Medicaid is the backbone of a functioning community-based mental health system. It is the largest payer of behavioral health services, and in many communities, the only payer of intensive community-based services like Assertive Community Treatment (ACT), mobile crisis services, supported housing, and peer support. Yet time and again, the Trump administration has tried to slash Medicaid, threatening enrollees’ coverage and access to the services and supports. The President’s 2021 budget is no different—it calls for over $1 trillion in cuts of Medicaid and the ACA. Most of this would come from cuts in funding to Medicaid, including Medicaid expansion, which has been associated with reducing significant unmet mental health care needs. Such deep cuts would lead states to slash coverage and restrict services.

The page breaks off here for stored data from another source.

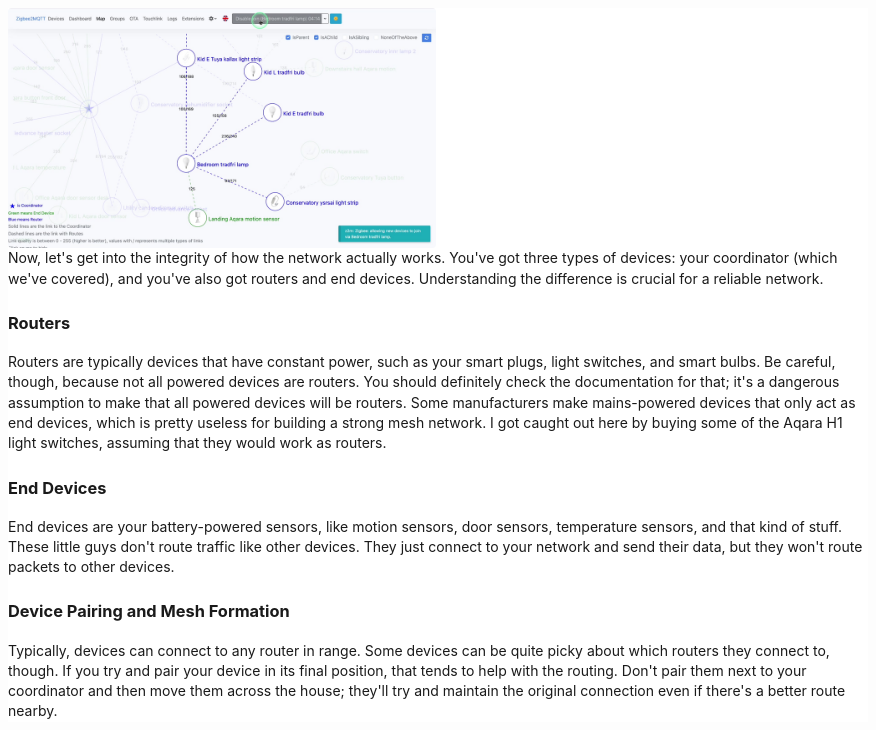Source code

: <img src="frame_00411.jpg" alt="Understanding Your ZigBee Devices: Coordinator, Routers, and End Devices demonstration at 411.0s" style="width: calc(50% - 2.5px) !important; height: auto !important; object-fit: cover; border-radius: 4px; display: block !important; margin: 0 !important; cursor: pointer !important;" title="Understanding Your ZigBee Devices: Coordinator, Routers, and End Devices at 411.0s" onclick="openImageModal('frame_00411.jpg', 'Understanding Your ZigBee Devices: Coordinator, Routers, and End Devices demonstration at 411.0s')">
</div>
Now, let's get into the integrity of how the network actually works. You've got three types of devices: your coordinator (which we've covered), and you've also got routers and end devices. Understanding the difference is crucial for a reliable network.

### Routers

Routers are typically devices that have constant power, such as your smart plugs, light switches, and smart bulbs. Be careful, though, because not all powered devices are routers. You should definitely check the documentation for that; it's a dangerous assumption to make that all powered devices will be routers. Some manufacturers make mains-powered devices that only act as end devices, which is pretty useless for building a strong mesh network. I got caught out here by buying some of the Aqara H1 light switches, assuming that they would work as routers.

### End Devices

End devices are your battery-powered sensors, like motion sensors, door sensors, temperature sensors, and that kind of stuff. These little guys don't route traffic like other devices. They just connect to your network and send their data, but they won't route packets to other devices.

### Device Pairing and Mesh Formation

Typically, devices can connect to any router in range. Some devices can be quite picky about which routers they connect to, though. If you try and pair your device in its final position, that tends to help with the routing. Don't pair them next to your coordinator and then move them across the house; they'll try and maintain the original connection even if there's a better route nearby.
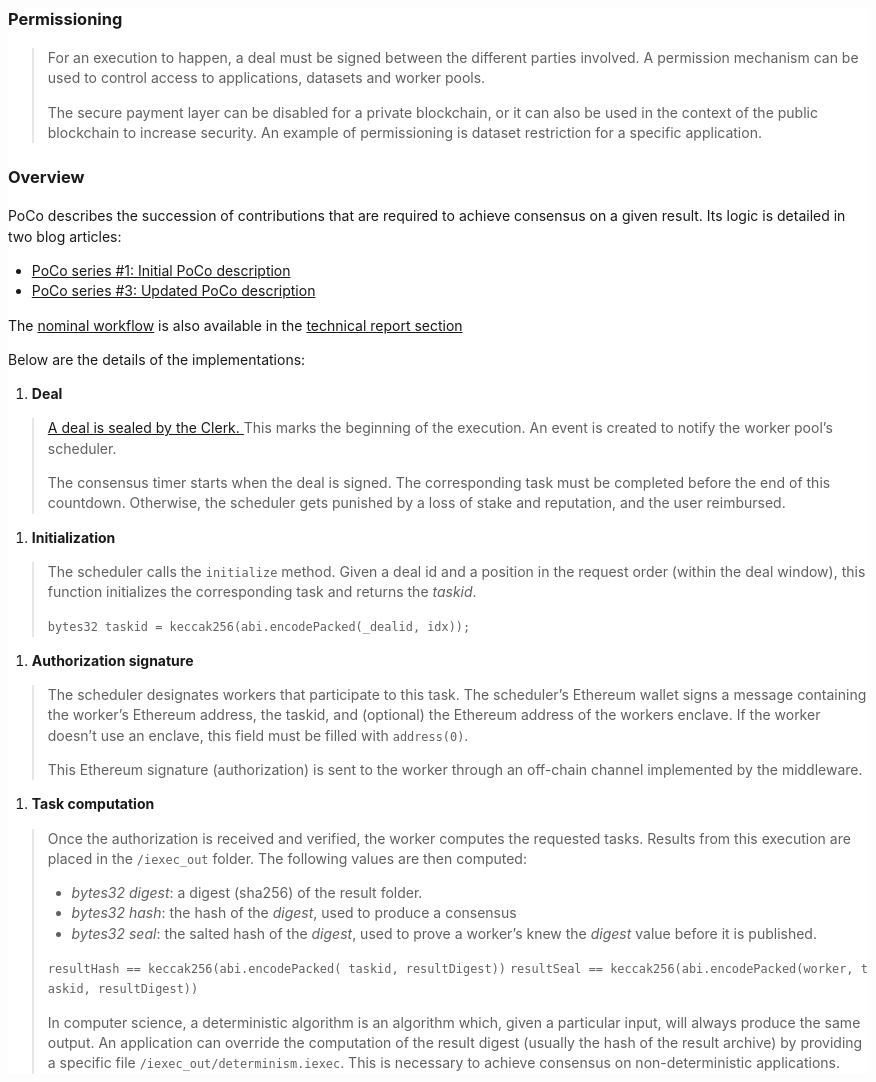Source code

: ### **Permissioning**

> For an execution to happen, a deal must be signed between the different parties involved. A permission mechanism can be used to control access to applications, datasets and worker pools.
>
> The secure payment layer can be disabled for a private blockchain, or it can also be used in the context of the public blockchain to increase security. An example of permissioning is dataset restriction for a specific application.

### Overview

PoCo describes the succession of contributions that are required to achieve consensus on a given result. Its logic is detailed in two blog articles:

* [PoCo series \#1: Initial PoCo description](https://medium.com/iex-ec/about-trust-and-agents-incentives-4651c138974c)
* [PoCo series \#3: Updated PoCo description](https://medium.com/iex-ec/poco-series-3-poco-protocole-update-a2c8f8f30126)

The [nominal workflow](https://github.com/iExecBlockchainComputing/iexec-doc/raw/master/techreport/nominalworkflow-ODB.png) is also available in the [technical report section](glossary.md)

Below are the details of the implementations:

1. **Deal**

> [A deal is sealed by the Clerk. ](proof-of-contribution.md#brokering)This marks the beginning of the execution. An event is created to notify the worker pool’s scheduler.
>
> The consensus timer starts when the deal is signed. The corresponding task must be completed before the end of this countdown. Otherwise, the scheduler gets punished by a loss of stake and reputation, and the user reimbursed.

1. **Initialization**

> The scheduler calls the `initialize` method. Given a deal id and a position in the request order \(within the deal window\), this function initializes the corresponding task and returns the _taskid_.
>
> `bytes32 taskid = keccak256(abi.encodePacked(_dealid, idx));`

1. **Authorization signature**

> The scheduler designates workers that participate to this task. The scheduler’s Ethereum wallet signs a message containing the worker’s Ethereum address, the taskid, and \(optional\) the Ethereum address of the workers enclave. If the worker doesn’t use an enclave, this field must be filled with `address(0)`.
>
> This Ethereum signature \(authorization\) is sent to the worker through an off-chain channel implemented by the middleware.

1. **Task computation**

> Once the authorization is received and verified, the worker computes the requested tasks. Results from this execution are placed in the `/iexec_out` folder. The following values are then computed:
>
> * _bytes32 digest_: a digest \(sha256\) of the result folder.
> * _bytes32 hash_: the hash of the _digest_, used to produce a consensus
> * _bytes32 seal_: the salted hash of the _digest_, used to prove a worker’s knew the _digest_ value before it is published.
>
> `resultHash == keccak256(abi.encodePacked( taskid, resultDigest))` `resultSeal == keccak256(abi.encodePacked(worker, taskid, resultDigest))`
>
> In computer science, a deterministic algorithm is an algorithm which, given a particular input, will always produce the same output. An application can override the computation of the result digest \(usually the hash of the result archive\) by providing a specific file `/iexec_out/determinism.iexec`. This is necessary to achieve consensus on non-deterministic applications.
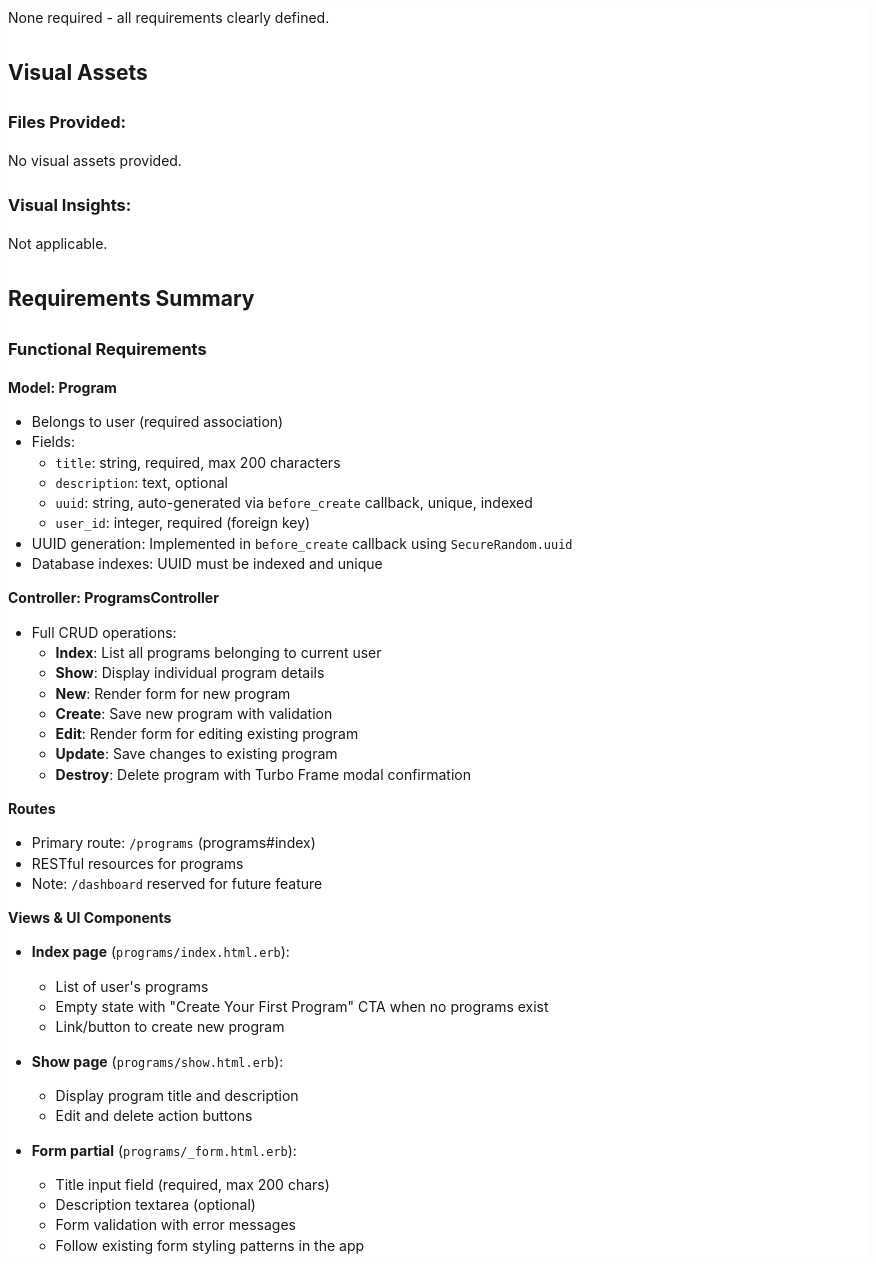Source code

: None required - all requirements clearly defined.

## Visual Assets

### Files Provided:

No visual assets provided.

### Visual Insights:

Not applicable.

## Requirements Summary

### Functional Requirements

**Model: Program**
- Belongs to user (required association)
- Fields:
  - `title`: string, required, max 200 characters
  - `description`: text, optional
  - `uuid`: string, auto-generated via `before_create` callback, unique, indexed
  - `user_id`: integer, required (foreign key)
- UUID generation: Implemented in `before_create` callback using `SecureRandom.uuid`
- Database indexes: UUID must be indexed and unique

**Controller: ProgramsController**
- Full CRUD operations:
  - **Index**: List all programs belonging to current user
  - **Show**: Display individual program details
  - **New**: Render form for new program
  - **Create**: Save new program with validation
  - **Edit**: Render form for editing existing program
  - **Update**: Save changes to existing program
  - **Destroy**: Delete program with Turbo Frame modal confirmation

**Routes**
- Primary route: `/programs` (programs#index)
- RESTful resources for programs
- Note: `/dashboard` reserved for future feature

**Views & UI Components**
- **Index page** (`programs/index.html.erb`):
  - List of user's programs
  - Empty state with "Create Your First Program" CTA when no programs exist
  - Link/button to create new program

- **Show page** (`programs/show.html.erb`):
  - Display program title and description
  - Edit and delete action buttons

- **Form partial** (`programs/_form.html.erb`):
  - Title input field (required, max 200 chars)
  - Description textarea (optional)
  - Form validation with error messages
  - Follow existing form styling patterns in the app
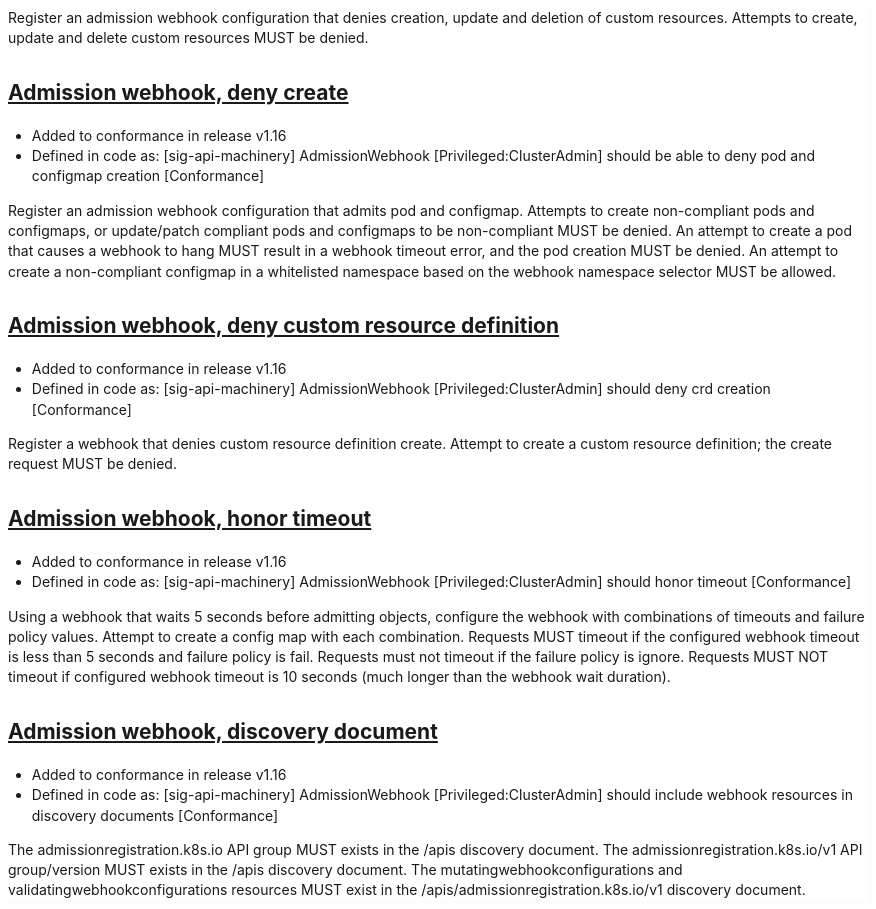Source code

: Register an admission webhook configuration that denies creation, update and deletion of custom resources. Attempts to create, update and delete custom resources MUST be denied.

## [Admission webhook, deny create](https://github.com/kubernetes/kubernetes/tree/release-1.19/test/e2e/apimachinery/webhook.go#L194)

- Added to conformance in release v1.16
- Defined in code as: [sig-api-machinery] AdmissionWebhook [Privileged:ClusterAdmin] should be able to deny pod and configmap creation [Conformance]

Register an admission webhook configuration that admits pod and configmap. Attempts to create non-compliant pods and configmaps, or update/patch compliant pods and configmaps to be non-compliant MUST be denied. An attempt to create a pod that causes a webhook to hang MUST result in a webhook timeout error, and the pod creation MUST be denied. An attempt to create a non-compliant configmap in a whitelisted namespace based on the webhook namespace selector MUST be allowed.

## [Admission webhook, deny custom resource definition](https://github.com/kubernetes/kubernetes/tree/release-1.19/test/e2e/apimachinery/webhook.go#L305)

- Added to conformance in release v1.16
- Defined in code as: [sig-api-machinery] AdmissionWebhook [Privileged:ClusterAdmin] should deny crd creation [Conformance]

Register a webhook that denies custom resource definition create. Attempt to create a custom resource definition; the create request MUST be denied.

## [Admission webhook, honor timeout](https://github.com/kubernetes/kubernetes/tree/release-1.19/test/e2e/apimachinery/webhook.go#L378)

- Added to conformance in release v1.16
- Defined in code as: [sig-api-machinery] AdmissionWebhook [Privileged:ClusterAdmin] should honor timeout [Conformance]

Using a webhook that waits 5 seconds before admitting objects, configure the webhook with combinations of timeouts and failure policy values. Attempt to create a config map with each combination. Requests MUST timeout if the configured webhook timeout is less than 5 seconds and failure policy is fail. Requests must not timeout if the failure policy is ignore. Requests MUST NOT timeout if configured webhook timeout is 10 seconds (much longer than the webhook wait duration).

## [Admission webhook, discovery document](https://github.com/kubernetes/kubernetes/tree/release-1.19/test/e2e/apimachinery/webhook.go#L114)

- Added to conformance in release v1.16
- Defined in code as: [sig-api-machinery] AdmissionWebhook [Privileged:ClusterAdmin] should include webhook resources in discovery documents [Conformance]

The admissionregistration.k8s.io API group MUST exists in the /apis discovery document. The admissionregistration.k8s.io/v1 API group/version MUST exists in the /apis discovery document. The mutatingwebhookconfigurations and validatingwebhookconfigurations resources MUST exist in the /apis/admissionregistration.k8s.io/v1 discovery document.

Adding insult to injury, Trump has kept up a steady drumbeat for “more institutions.” This year’s budget includes an additional $5.9 billion over ten years for institutional services, primarily in the form of illegal waivers of a provision of the Medicaid Act that excludes federal financial reimbursement (FFP) for services provided in mental health and substance use disorder inpatient facilities with more than sixteen beds. These facilities are commonly referred to as IMDs, and the payment prohibition as the “IMD exclusion.” The IMD exclusion was enacted as part of Medicaid in 1965 against the backdrop of an unprecedented rise in the rate of individuals confined to institutions with horrendous conditions. Weakening the “IMD exclusion” while cutting funding for community-based mental health services would be a stark reversal of decades of progress, undermining the Americans with Disabilities Act and the Integration Mandate articulated by the Supreme Court’s decision in Olmstead v. L.C.
Because states shoulder most of the costs of IMDs, they have a powerful incentive to minimize their use. In contrast, states split the costs of community-based mental health interventions with the federal government, and therefore have an incentive to use those interventions whenever possible.
If the federal government alters the funding scheme, this alters the incentives. The problem with increasing incentives for inpatient services is that psychiatric beds tend to be “elastic.” That is, if the beds exist, they are filled, drawing resources away from community-based services and creating a cycle where the lack of a functioning community-based system drives the need for more inpatient beds.
The president’s budget proposal is not a binding document, but it a statement of his priorities and values. Loud protestations to the contrary, Trump’s administration is clearly stating it is no friend to people with psychiatric disabilities. Its proposal would leave states without adequate funding for community-based service, while promoting retrograde institutional-based interventions. We must be highly suspicious of any proposal that claims to “help” with one hand, while taking away basic services with the other.